Within the AI industry, the disclosure of the Mythos findings marks a new phase in the debate over model safety and "open-weights" releases. Anthropic has long championed a safety-first approach, but the sheer offensive power of Mythos has forced the company to take an even more conservative stance than usual, choosing not to release the model to the general public. This decision has sparked criticism from some corners of the open-source community, who argue that keeping such powerful diagnostic tools in the hands of a few private corporations prevents a broader community of researchers from securing the internet. However, Anthropic executives have countered that the risks of "jailbreaking" a model like Mythos to generate malicious exploits for criminal use are too high to justify a public release. The company has already indicated that development of Mythos 2 and Mythos 3 is underway, suggesting that the pace of discovery is only going to accelerate.

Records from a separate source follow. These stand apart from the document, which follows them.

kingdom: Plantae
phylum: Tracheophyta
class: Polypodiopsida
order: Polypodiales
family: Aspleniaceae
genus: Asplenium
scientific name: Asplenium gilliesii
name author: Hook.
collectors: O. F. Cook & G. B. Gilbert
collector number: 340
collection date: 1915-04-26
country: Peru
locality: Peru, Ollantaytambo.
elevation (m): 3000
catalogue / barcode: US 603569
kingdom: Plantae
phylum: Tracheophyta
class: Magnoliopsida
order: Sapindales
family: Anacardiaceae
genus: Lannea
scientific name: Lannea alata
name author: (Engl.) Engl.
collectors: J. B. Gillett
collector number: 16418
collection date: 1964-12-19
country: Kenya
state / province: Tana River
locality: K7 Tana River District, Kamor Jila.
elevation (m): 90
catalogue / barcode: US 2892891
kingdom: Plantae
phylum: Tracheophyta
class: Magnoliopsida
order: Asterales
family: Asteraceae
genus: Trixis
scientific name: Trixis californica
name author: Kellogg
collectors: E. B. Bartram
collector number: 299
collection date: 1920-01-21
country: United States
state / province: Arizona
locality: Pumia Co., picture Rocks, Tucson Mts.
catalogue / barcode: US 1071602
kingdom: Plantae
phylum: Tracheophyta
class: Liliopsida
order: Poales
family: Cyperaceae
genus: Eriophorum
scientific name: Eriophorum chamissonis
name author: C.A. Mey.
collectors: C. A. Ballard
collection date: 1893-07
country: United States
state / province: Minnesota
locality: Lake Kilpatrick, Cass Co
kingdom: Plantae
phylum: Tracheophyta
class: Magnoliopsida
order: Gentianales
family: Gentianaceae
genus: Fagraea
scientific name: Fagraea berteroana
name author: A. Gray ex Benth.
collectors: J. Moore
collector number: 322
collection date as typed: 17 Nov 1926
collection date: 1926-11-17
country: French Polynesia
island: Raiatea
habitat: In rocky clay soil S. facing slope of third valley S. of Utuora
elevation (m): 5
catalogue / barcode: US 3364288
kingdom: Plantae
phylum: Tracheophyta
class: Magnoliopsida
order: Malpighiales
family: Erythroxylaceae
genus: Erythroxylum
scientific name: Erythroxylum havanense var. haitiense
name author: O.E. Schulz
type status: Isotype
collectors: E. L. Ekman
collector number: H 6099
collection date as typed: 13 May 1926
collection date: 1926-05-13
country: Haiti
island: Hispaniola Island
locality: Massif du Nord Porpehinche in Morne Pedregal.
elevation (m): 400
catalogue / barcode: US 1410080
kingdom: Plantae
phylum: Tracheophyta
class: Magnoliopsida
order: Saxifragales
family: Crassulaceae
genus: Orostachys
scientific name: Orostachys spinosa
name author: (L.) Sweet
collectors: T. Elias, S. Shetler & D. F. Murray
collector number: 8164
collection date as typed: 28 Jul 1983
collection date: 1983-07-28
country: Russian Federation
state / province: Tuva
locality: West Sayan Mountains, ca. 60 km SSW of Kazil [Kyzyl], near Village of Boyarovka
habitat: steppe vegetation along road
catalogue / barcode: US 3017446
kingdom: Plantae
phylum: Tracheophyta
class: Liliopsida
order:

As the financial world prepares for the Anthropic briefings, the primary challenge for regulators will be moving beyond awareness and into coordinated action. The global nature of the financial system means that a vulnerability in one regional banking hub can quickly threaten the stability of the entire network. While the Financial Stability Board provides a forum for discussion, the actual implementation of security upgrades remains the responsibility of individual nations and private institutions. The geopolitical tensions currently straining international cooperation may complicate efforts to form a unified front against AI-driven cyber threats.[3][1] Nevertheless, the scale of the flaws uncovered by Claude Mythos has made it clear that the status quo of cybersecurity is no longer tenable.

Ultimately, the revelation of these vulnerabilities serves as a stark reminder that the integration of artificial intelligence into the global economy is a double-edged sword. While AI promises to revolutionize productivity and market efficiency, it also possesses the power to deconstruct the digital foundations upon which modern finance is built. The briefings between Anthropic and the world’s central bankers represent an unprecedented attempt to get ahead of a technological curve that is moving faster than the traditional regulatory process. Whether these institutions can adapt their defenses at the speed of an AI’s reasoning will likely determine the long-term resilience of the global financial order in the age of frontier models.